Zwischen Neckar und Alb

Den Seitblick wahren

Risiken zu kalkulieren und plausibel einzupreisen, wo es um horrende Summen und lange Zeiträume geht, gehört inzwischen zum Schwierigsten, was Wirtschaft und politisches Tagesgeschäft an Aufgaben zu bieten haben. Dass Politik und Verwaltung im Landkreis die Leichtigkeit abhanden kommt, mit der sinnvolle Bauvorhaben zuweilen beraten, geplant und auf den Weg geschickt wurden, ist leicht zu erklären. Mehr als eine Viertelmilliarde Euro will der Kreis bis 2025 an Investitionen schultern. Das ist eine Summe, die es so bisher nicht gab. Investitionen in moderne Arbeitsplätze, in bessere Verkehrswege und eine zukunftsfähige berufliche Bildung.

Wenn nicht jetzt, wann dann? Die Zeiten für mutige Projekte waren selten besser. Die Steuerquellen sprudeln, die Zinsen sind historisch niedrig, der Konjunkturmotor brummt. Und trotzdem wissen alle: Ewig wird das so nicht bleiben. Erste Anzeichen, dass die Musik auf der Party leiser wird, gibt es bereits. Experten sprechen nicht von Rezession, aber von deutlichen Dellen, die sich abzeichnen.

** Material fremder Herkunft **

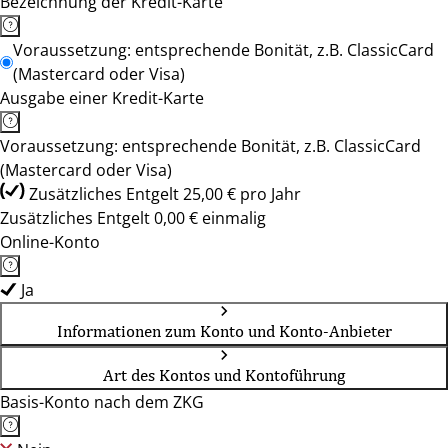
Bezeichnung der Kredit-Karte
Voraussetzung: entsprechende Bonität, z.B. ClassicCard
(Mastercard oder Visa)
Ausgabe einer Kredit-Karte
Voraussetzung: entsprechende Bonität, z.B. ClassicCard
(Mastercard oder Visa)
Zusätzliches Entgelt 25,00 € pro Jahr
Zusätzliches Entgelt 0,00 € einmalig
Online-Konto
Ja
Informationen zum Konto und Konto-Anbieter
Art des Kontos und Kontoführung
Basis-Konto nach dem ZKG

In der Kreispolitik wird es in den kommenden Jahren deshalb umso wichtiger sein, dass nicht nur Bagger rollen, sondern auch Geld fließt in Bereiche, die auf lange Sicht das Sozialsystem entlasten und dafür sorgen, dass Menschen selbstbestimmt in Lohn und Brot kommen. Bei Hilfen für Randständige oder bei der Integration von Migranten, die in vielen Berufsbereichen dringend gebraucht werden. Kurz gesagt: Hilfen für all jene, die vom Wirtschaftsboom der vergangenen Jahre wenig mitbekommen haben.